Ein Gartenzaun ist heute ein wichtiges Gestaltungsmittel für Haus und Garten. Neben der Funktionalität spielt auch die Ästhetik eine große Rolle. Zäune für den Garten sind in unterschiedlichen Ausführungen erhältlich. Neben dem Klassiker aus Holz erfreuen sich auch pflegeleichte Zäune aus Metall großer Beliebtheit.

Einfriedung

In einigen Bundesländern sind Eigentümer von Grundstücken verpflichtet, einen Zaun zu setzen. In anderen Regionen ist die Errichtung eines Zauns freiwillig. Jedes gestalterische Element, das eine Grundstücksgrenze markiert gilt als Einfriedung. Ein Zaun ist anders als eine Hecke eine tote Einfriedung. Eigentümer haben bei der Gestaltung eines Grenzzauns freie Hand. Es kann ein einfacher Maschendrahtzaun gezogen werden, der den Blick auf das Grundstück frei gibt oder ein Zaun mit einem integrierten Sichtschutz aufgestellt werden. Die optische Gestaltung ist frei. Ort und Höhe sind an die rechtlichen Vorgaben des Bundeslandes gebunden.
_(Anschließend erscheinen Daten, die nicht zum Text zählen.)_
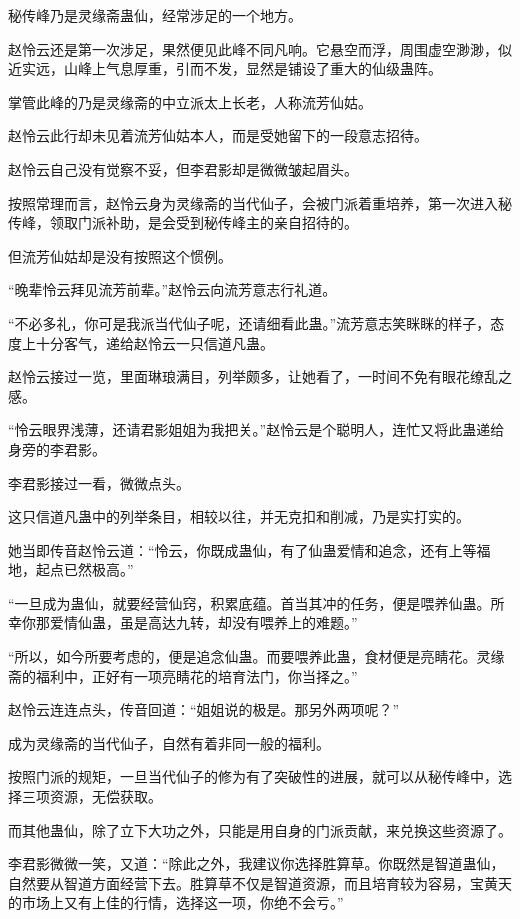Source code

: \begin{this_body}
秘传峰乃是灵缘斋蛊仙，经常涉足的一个地方。

赵怜云还是第一次涉足，果然便见此峰不同凡响。它悬空而浮，周围虚空渺渺，似近实远，山峰上气息厚重，引而不发，显然是铺设了重大的仙级蛊阵。

掌管此峰的乃是灵缘斋的中立派太上长老，人称流芳仙姑。

赵怜云此行却未见着流芳仙姑本人，而是受她留下的一段意志招待。

赵怜云自己没有觉察不妥，但李君影却是微微皱起眉头。

按照常理而言，赵怜云身为灵缘斋的当代仙子，会被门派着重培养，第一次进入秘传峰，领取门派补助，是会受到秘传峰主的亲自招待的。

但流芳仙姑却是没有按照这个惯例。

“晚辈怜云拜见流芳前辈。”赵怜云向流芳意志行礼道。

“不必多礼，你可是我派当代仙子呢，还请细看此蛊。”流芳意志笑眯眯的样子，态度上十分客气，递给赵怜云一只信道凡蛊。

赵怜云接过一览，里面琳琅满目，列举颇多，让她看了，一时间不免有眼花缭乱之感。

“怜云眼界浅薄，还请君影姐姐为我把关。”赵怜云是个聪明人，连忙又将此蛊递给身旁的李君影。

李君影接过一看，微微点头。

这只信道凡蛊中的列举条目，相较以往，并无克扣和削减，乃是实打实的。

她当即传音赵怜云道：“怜云，你既成蛊仙，有了仙蛊爱情和追念，还有上等福地，起点已然极高。”

“一旦成为蛊仙，就要经营仙窍，积累底蕴。首当其冲的任务，便是喂养仙蛊。所幸你那爱情仙蛊，虽是高达九转，却没有喂养上的难题。”

“所以，如今所要考虑的，便是追念仙蛊。而要喂养此蛊，食材便是亮睛花。灵缘斋的福利中，正好有一项亮睛花的培育法门，你当择之。”

赵怜云连连点头，传音回道：“姐姐说的极是。那另外两项呢？”

成为灵缘斋的当代仙子，自然有着非同一般的福利。

按照门派的规矩，一旦当代仙子的修为有了突破性的进展，就可以从秘传峰中，选择三项资源，无偿获取。

而其他蛊仙，除了立下大功之外，只能是用自身的门派贡献，来兑换这些资源了。

李君影微微一笑，又道：“除此之外，我建议你选择胜算草。你既然是智道蛊仙，自然要从智道方面经营下去。胜算草不仅是智道资源，而且培育较为容易，宝黄天的市场上又有上佳的行情，选择这一项，你绝不会亏。”


\end{this_body}
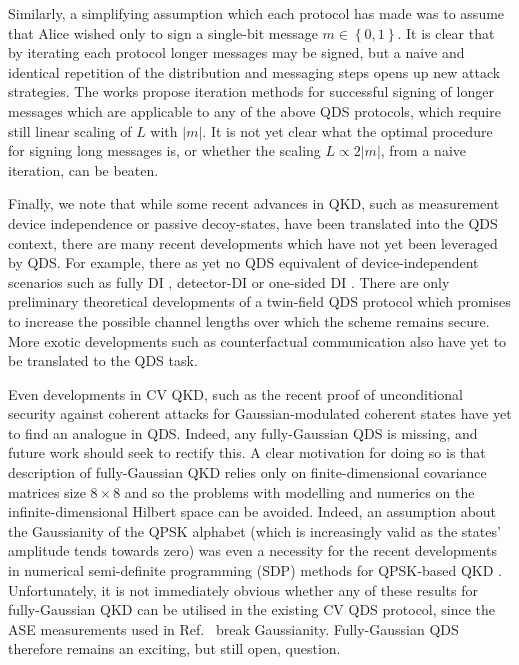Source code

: Similarly, a simplifying assumption which each protocol has made was to assume that Alice wished only to sign a single-bit message $m \in \left\{0, 1\right\}$. It is clear that by iterating each protocol longer messages may be signed, but a naive and identical repetition of the distribution and messaging steps opens up new attack strategies. The works \cite{Wang2015, Wang2017} propose iteration methods for successful signing of longer messages which are applicable to any of the above QDS protocols, which require still linear scaling of $L$ with $\left|m\right|$. It is not yet clear what the optimal procedure for signing long messages is, or whether the scaling $L \propto 2 \left|m\right|$, from a naive iteration, can be beaten. 

Finally, we note that while some recent advances in QKD, such as measurement device independence or passive decoy-states, have been translated into the QDS context, there are many recent developments which have not yet been leveraged by QDS. For example, there as yet no QDS equivalent of device-independent scenarios such as fully DI \cite{Vazirani2014}, detector-DI \cite{Lim2014a} or one-sided DI \cite{Walk2016a}. There are only preliminary theoretical developments of a twin-field \cite{Curty2018, Lucamarini2018} QDS protocol \cite{Zhang2020} which promises to increase the possible channel lengths over which the scheme remains secure. More exotic developments such as counterfactual communication \cite{Noh2009, Salih2013a, Hance2019, Vaidman2019} also have yet to be translated to the QDS task. 

Even developments in CV QKD, such as the recent proof of unconditional security against coherent attacks for Gaussian-modulated coherent states \cite{Leverrier2017} have yet to find an analogue in QDS. Indeed, any fully-Gaussian QDS is missing, and future work should seek to rectify this. A clear motivation for doing so is that description of fully-Gaussian QKD relies only on finite-dimensional covariance matrices size $8 \times 8$ \cite{Laudenbach2017} and so the problems with modelling and numerics on the infinite-dimensional Hilbert space can be avoided. Indeed, an assumption about the Gaussianity of the QPSK alphabet (which is increasingly valid as the states' amplitude tends towards zero) was even a necessity for the recent developments in numerical semi-definite programming (SDP) methods for QPSK-based QKD \cite{Lin2019, Ghorai2019}. Unfortunately, it is not immediately obvious whether any of these results for fully-Gaussian QKD can be utilised in the existing CV QDS protocol, since the ASE measurements used in Ref.~\cite{Croal2016} break Gaussianity. Fully-Gaussian QDS therefore remains an exciting, but still open, question.


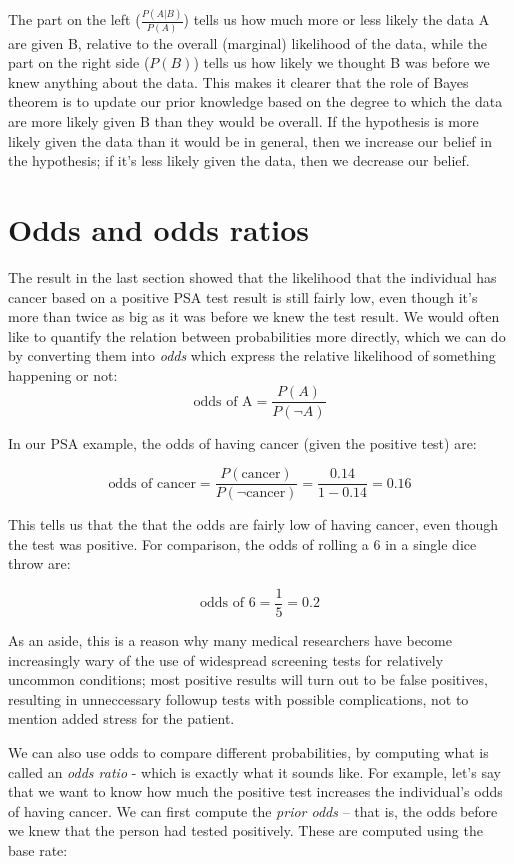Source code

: \documentclass[12pt,]{book}
\theoremstyle{definition}
\theoremstyle{definition}
\theoremstyle{definition}
\theoremstyle{remark}
\begin{document}
The part on the left (\(\frac{P(A|B)}{P(A)}\)) tells us how much more or less likely the data A are given B, relative to the overall (marginal) likelihood of the data, while the part on the right side (\(P(B)\)) tells us how likely we thought B was before we knew anything about the data. This makes it clearer that the role of Bayes theorem is to update our prior knowledge based on the degree to which the data are more likely given B than they would be overall. If the hypothesis is more likely given the data than it would be in general, then we increase our belief in the hypothesis; if it's less likely given the data, then we decrease our belief.

\hypertarget{odds-and-odds-ratios}{%
\section{Odds and odds ratios}\label{odds-and-odds-ratios}}

The result in the last section showed that the likelihood that the individual has cancer based on a positive PSA test result is still fairly low, even though it's more than twice as big as it was before we knew the test result. We would often like to quantify the relation between probabilities more directly, which we can do by converting them into \emph{odds} which express the relative likelihood of something happening or not:\\
\[
\text{odds of A} = \frac{P(A)}{P(\neg A)}
\]

In our PSA example, the odds of having cancer (given the positive test) are:

\[
\text{odds of cancer} = \frac{P(\text{cancer})}{P(\neg \text{cancer})} =\frac{0.14}{1 - 0.14} = 0.16
\]

This tells us that the that the odds are fairly low of having cancer, even though the test was positive. For comparison, the odds of rolling a 6 in a single dice throw are:

\[
\text{odds of 6} = \frac{1}{5} = 0.2
\]

As an aside, this is a reason why many medical researchers have become increasingly wary of the use of widespread screening tests for relatively uncommon conditions; most positive results will turn out to be false positives, resulting in unneccessary followup tests with possible complications, not to mention added stress for the patient.

We can also use odds to compare different probabilities, by computing what is called an \emph{odds ratio} - which is exactly what it sounds like. For example, let's say that we want to know how much the positive test increases the individual's odds of having cancer. We can first compute the \emph{prior odds} -- that is, the odds before we knew that the person had tested positively. These are computed using the base rate:
\end{document}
Ein Zaun in der Gartenlandschaft

Zäune spielen in der Gartengestaltung eine wichtige Rolle. Sie können einzelne Bereiche im Garten voneinander abtrennen und den Garten in einen Raum zum Wohlfühlen verwandeln. Ruhige Bereiche zum Sitzen erhalten mit einem Sichtschutzzaun viel Privatsphäre. Je nach Bauart können die Zaunelemente zusätzlich bepflanzt werden und fügen sich harmonisch in die Gartenlandschaft ein. Gartenzäune bieten sofort den gewünschten Schutz vor Blicken oder Wind. Hecken benötigen einige Zeit, bis die gewünschte Dichte und Höhe erreicht wird und verlangen eine aufmerksame Pflege.
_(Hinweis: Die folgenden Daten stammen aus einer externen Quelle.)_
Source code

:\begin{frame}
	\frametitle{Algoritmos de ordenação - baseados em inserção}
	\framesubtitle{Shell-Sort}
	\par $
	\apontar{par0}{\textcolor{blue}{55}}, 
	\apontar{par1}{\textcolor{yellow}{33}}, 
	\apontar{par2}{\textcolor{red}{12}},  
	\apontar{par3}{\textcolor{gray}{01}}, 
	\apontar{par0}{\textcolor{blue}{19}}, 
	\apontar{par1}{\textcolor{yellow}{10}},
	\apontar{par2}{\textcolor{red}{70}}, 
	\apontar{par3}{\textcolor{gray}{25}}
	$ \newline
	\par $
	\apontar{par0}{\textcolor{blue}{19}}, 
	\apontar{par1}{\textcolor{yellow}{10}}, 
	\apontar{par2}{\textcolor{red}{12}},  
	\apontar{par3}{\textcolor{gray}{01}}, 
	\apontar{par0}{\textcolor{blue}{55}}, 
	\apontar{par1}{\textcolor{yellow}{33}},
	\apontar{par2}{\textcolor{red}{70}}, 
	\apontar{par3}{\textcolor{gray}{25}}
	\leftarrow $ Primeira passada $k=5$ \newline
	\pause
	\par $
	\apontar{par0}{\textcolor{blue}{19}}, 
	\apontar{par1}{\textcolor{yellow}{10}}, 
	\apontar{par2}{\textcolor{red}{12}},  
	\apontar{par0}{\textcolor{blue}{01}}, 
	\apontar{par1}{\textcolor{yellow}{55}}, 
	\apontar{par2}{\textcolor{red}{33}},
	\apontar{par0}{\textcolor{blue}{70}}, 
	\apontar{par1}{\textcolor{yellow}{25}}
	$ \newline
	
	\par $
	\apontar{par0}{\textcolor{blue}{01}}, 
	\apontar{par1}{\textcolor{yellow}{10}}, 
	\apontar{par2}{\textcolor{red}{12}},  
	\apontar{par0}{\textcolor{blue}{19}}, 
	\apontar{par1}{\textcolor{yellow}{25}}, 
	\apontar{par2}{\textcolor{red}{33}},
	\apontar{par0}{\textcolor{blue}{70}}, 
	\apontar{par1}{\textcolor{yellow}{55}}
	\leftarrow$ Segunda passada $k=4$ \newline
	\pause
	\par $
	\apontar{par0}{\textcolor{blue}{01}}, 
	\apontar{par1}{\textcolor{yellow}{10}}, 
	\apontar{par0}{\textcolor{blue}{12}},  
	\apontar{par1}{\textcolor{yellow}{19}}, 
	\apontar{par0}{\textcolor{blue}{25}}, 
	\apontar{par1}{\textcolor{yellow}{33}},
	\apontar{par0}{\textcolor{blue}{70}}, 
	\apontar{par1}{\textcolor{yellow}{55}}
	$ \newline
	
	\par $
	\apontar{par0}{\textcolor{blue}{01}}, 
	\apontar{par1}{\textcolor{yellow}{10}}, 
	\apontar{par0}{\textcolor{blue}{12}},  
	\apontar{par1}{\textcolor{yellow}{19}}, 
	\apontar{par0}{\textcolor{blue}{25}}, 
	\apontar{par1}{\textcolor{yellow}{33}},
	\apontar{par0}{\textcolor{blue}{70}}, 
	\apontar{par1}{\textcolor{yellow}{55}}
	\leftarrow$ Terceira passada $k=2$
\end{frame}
Materialien für Gartenzäune

Holz, Metall oder Kunststoff sind geeignete Baustoffe für den Outdoor Bereich und werden daher für den Zaunbau verwendet. Alle Materialien sind in verschiedenen Ausführungen erhältlich. Holz ist ein natürlicher und nachwachsender Rohstoff. Der Nachteil an einem Holzzaun ist allerdings die notwendige Pflege. Holz muss im Außenbereich vor Feuchtigkeit und Pilzbefall geschützt werden, da das Material sonst morsch wird. Beim Metall können Gartenbesitzer aus unterschiedlichen Verarbeitungsarten wählen. Neben dem Maschendrahtzaun sind auch Doppelstabmattenzäune erhältlich. Letzterer kann mit einem außergewöhnlichen Preis-Leistungs-Verhältnis überzeugen.
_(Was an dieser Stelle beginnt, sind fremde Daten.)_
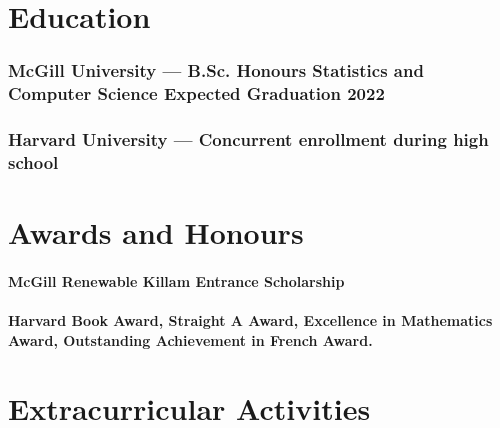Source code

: \documentclass{article}
\begin{document}
\section{Education\hfill\normalsize }

\subsubsection{McGill University --- B.Sc. Honours Statistics and Computer Science \hfill Expected Graduation 2022}


\subsubsection{Harvard University --- Concurrent enrollment during high school}

% 

\section{Awards and Honours}

\paragraph{McGill Renewable Killam Entrance Scholarship}

\paragraph{Harvard Book Award, Straight A Award, Excellence in Mathematics Award, Outstanding Achievement in French Award.}


\section{Extracurricular Activities}
\end{document}
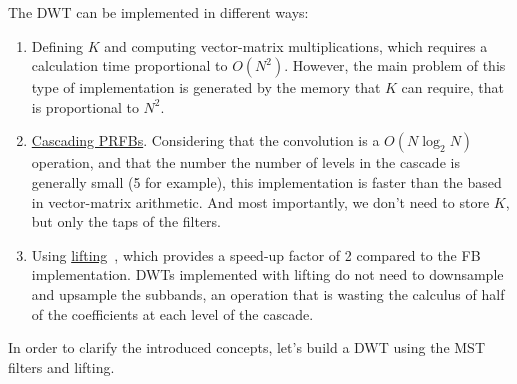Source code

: The DWT can be implemented in different ways:
\begin{enumerate}
\item Defining $K$ and computing vector-matrix multiplications, which
  requires a calculation time proportional to $O(N^2)$. However, the
  main problem of this type of implementation is generated by the
  memory that $K$ can require, that is proportional to $N^2$.
\item
  \href{https://en.wikipedia.org/wiki/Discrete_wavelet_transform#Cascading_and_filter_banks}{Cascading
    PRFBs}. Considering that the convolution is a $O(N\log_2N)$
  operation, and that the number the number of levels in the cascade
  is generally small (5 for example), this implementation is faster
  than the based in vector-matrix arithmetic. And most importantly, we
  don't need to store $K$, but only the taps of the filters.
\item Using
  \href{https://en.wikipedia.org/wiki/Lifting_scheme}{lifting}~\cite{sweldens1997building},
  which provides a speed-up factor of 2 compared to the FB
  implementation. DWTs implemented with lifting do not need to
  downsample and upsample the subbands, an operation that is wasting
  the calculus of half of the coefficients at each level of the
  cascade.
\end{enumerate}

In order to clarify the introduced concepts, let's build a DWT using
the MST filters and lifting.

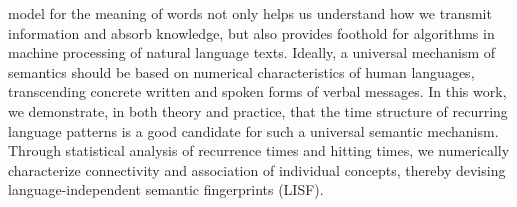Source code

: \documentclass[10pt,journal,compsoc]{IEEEtran}
\begin{document}
%
\IEEEpeerreviewmaketitle







%
%
%
%
 model for the meaning of words not only helps us understand how we transmit information and absorb knowledge, but also provides foothold for algorithms in machine processing of natural language texts. Ideally,  a universal mechanism of semantics should be based  on numerical characteristics of human languages,  transcending concrete written and spoken forms of verbal messages.        In this work, we  demonstrate,  in both theory and practice,  that the time structure  of recurring language patterns is a good candidate for such a universal  semantic mechanism. Through  statistical analysis of   recurrence times and hitting times, we numerically characterize   connectivity and association of individual concepts, thereby devising language-independent semantic fingerprints (LISF).
\end{document}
Ein Doppelstabmattenzaun schützt das Grundstück und ist ideal, wenn Haustiere frei im Garten herumlaufen und Kinder zu spielen draußen sind. Metalle mit einer Pulverbeschichtung sind sehr robust und pflegeleicht. Gartenzäune aus Beton bilden eine zusätzliche Mauer um das Grundstück. Sie bieten ausgezeichneten Schutz vor unerwünschten Besuchern und halten Lärm zuverlässig ab. An einer Bahnstrecke oder an einer vielbefahrenen Straße ist ein Zaun aus Beton eine gute Lösung. Leider sind diese robusten und langlebigen Zäune im Vergleich zu den Alternativen kostspielig.